Genotypes were generated using tail tissue sampled from 183 P. mississippi individuals from 33 locations in Holly Springs National Forest, Mississippi, USA. Tissue was stored in 95% ethanol following collection. Genomic DNA was extracted using a Qiagen DNeasy Blood and Tissue Kit (Valencia CA, USA), following the manufacturer's recommendations. Eight microsatellite loci reported by Spatola et al. (2013) were used to genotype individuals (Burgess & Garrick 2020; also see Supplementary Material and Tables S4, S5, and S6 for amplification conditions, allele-calling approaches, and calculation of genotyping error rates).
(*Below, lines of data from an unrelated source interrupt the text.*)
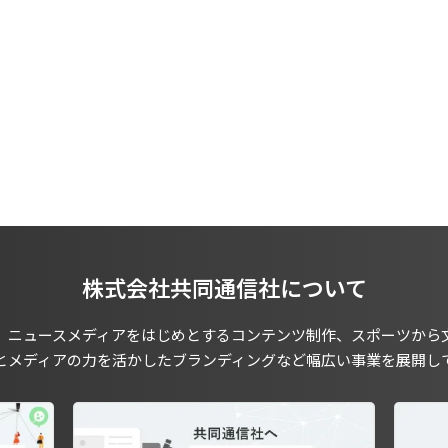
株式会社共同通信社について
、ニュースメディアをはじめとするコンテンツ制作、スポーツから
とメディアの力を活かしたブランディングなど幅広い事業を展開し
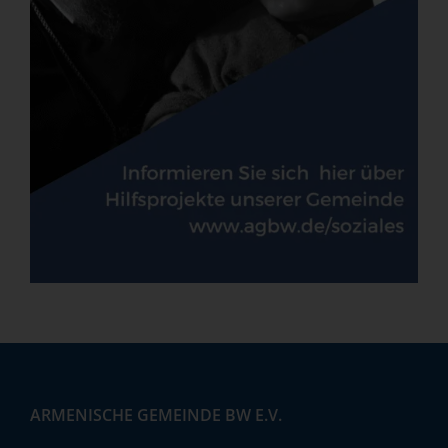
ARMENISCHE GEMEINDE BW E.V.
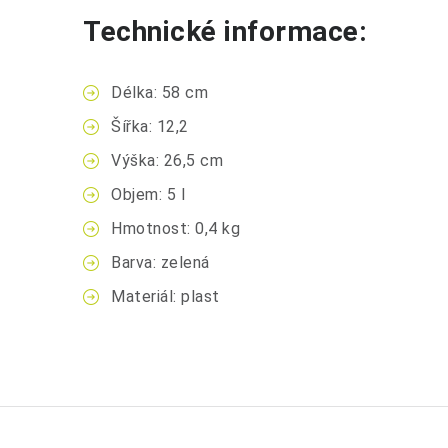
Technické informace:
Délka: 58 cm
Šířka: 12,2
Výška: 26,5 cm
Objem: 5 l
Hmotnost: 0,4 kg
Barva: zelená
Materiál: plast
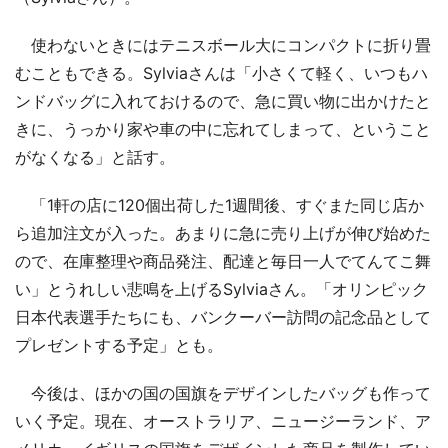
使わないときにはテニスボール大にコンパクトに折り畳
むこともできる。Sylviaさんは「小さくて軽く、いつもハ
ンドバッグに入れておけるので、急に買い物に出かけたと
きに、うっかり家や車の中に忘れてしまって、ということ
がなくなる」と話す。
「1軒の店に120個出荷した1週間後、すぐまた同じ店か
ら追加注文が入った。あまりに急に売り上げが伸び始めた
ので、在庫整理や商品発注、配達と毎日一人でてんてこ舞
い」とうれしい悲鳴を上げるSylviaさん。「オリンピック
日本代表選手たちにも、バンクーバー訪問の記念品として
プレゼントする予定」とも。
今後は、ほかの国の国旗をデザインしたバッグも作って
いく予定。現在、オーストラリア、ニュージーランド、ア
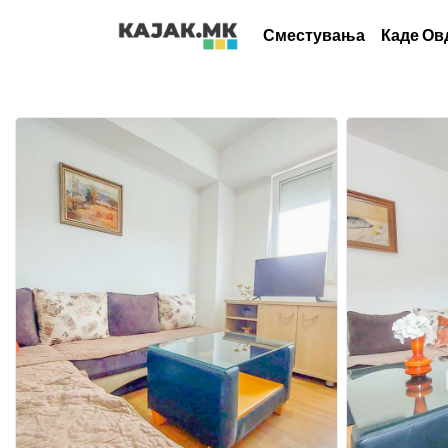
Сместувања
Каде Ов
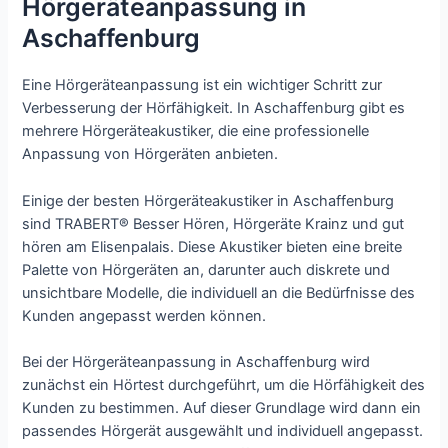
Hörgeräteanpassung in
Aschaffenburg
Eine Hörgeräteanpassung ist ein wichtiger Schritt zur
Verbesserung der Hörfähigkeit. In Aschaffenburg gibt es
mehrere Hörgeräteakustiker, die eine professionelle
Anpassung von Hörgeräten anbieten.
Einige der besten Hörgeräteakustiker in Aschaffenburg
sind TRABERT® Besser Hören, Hörgeräte Krainz und gut
hören am Elisenpalais. Diese Akustiker bieten eine breite
Palette von Hörgeräten an, darunter auch diskrete und
unsichtbare Modelle, die individuell an die Bedürfnisse des
Kunden angepasst werden können.
Bei der Hörgeräteanpassung in Aschaffenburg wird
zunächst ein Hörtest durchgeführt, um die Hörfähigkeit des
Kunden zu bestimmen. Auf dieser Grundlage wird dann ein
passendes Hörgerät ausgewählt und individuell angepasst.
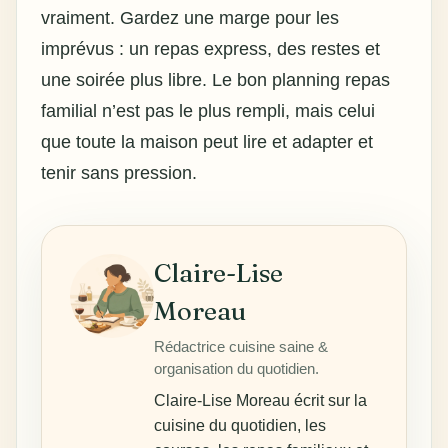
vraiment. Gardez une marge pour les
imprévus : un repas express, des restes et
une soirée plus libre. Le bon planning repas
familial n’est pas le plus rempli, mais
celui
que toute la maison peut lire et adapter
et
tenir sans pression.
Claire-Lise
Moreau
Rédactrice cuisine saine &
organisation du quotidien.
Claire-Lise Moreau écrit sur la
cuisine du quotidien, les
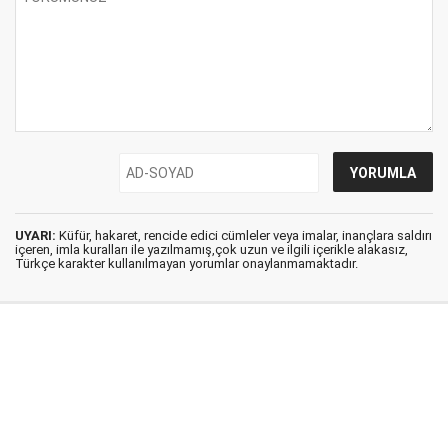
UYARI:
Küfür, hakaret, rencide edici cümleler veya imalar, inançlara saldırı
içeren, imla kuralları ile yazılmamış,çok uzun ve ilgili içerikle alakasız,
Türkçe karakter kullanılmayan yorumlar onaylanmamaktadır.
Landscape resistance rasters (in .asc format) were developed using a land use map partitioned into six land use classes (i.e., agriculture, hardwood forest, pine forest, manmade structures, water bodies, and wetlands) through a supervised classification in ERDAS Imagine 2014 (Hexagon Geospatial, Norcross, GA, USA) of NASA Landsat 8 satellite imagery (see Supplementary Material for details, and Table S1). The classified land use raster was used to create a series of rasters for each land use class using a moving window analysis in FRAGSTATS v. 4.2 (McGarigal et al. 2012). Moving window sizes were designated using the length of a side, thus a 250 m square moving window encompasses 0.0625 km2. The value of each pixel in the raster was determined by the percent of the surrounding window that contained a given land use class using the PLAND function. Five rasters were created for each land use class, with moving window sizes of 100, 250, 500, 750, and 1000 m.

Burgess SM, Garrick RC (2020) Regional replication of landscape genetics analyses of the Mississippi slimy salamander, Plethodon mississippi. Landsc Ecol 35:337–351.

McGarigal K, Cushman SA, Ene E (2012) FRAGSTATS v4: spatial pattern analysis program for categorical and continuous maps. Computer software program produced by the authors at the University of Massachusetts, Amherst.

Spatola BN, Peterman WE, Stephens NT, Connette GM, Shepard DB, Kozak KH, Selmlitsch  RD, and Eggert LS (2013) Development of microsatellite loci for the western slimy salamander (Plethodon albagula) using 454 sequencing. Conserv Genet Resour 5:267–270.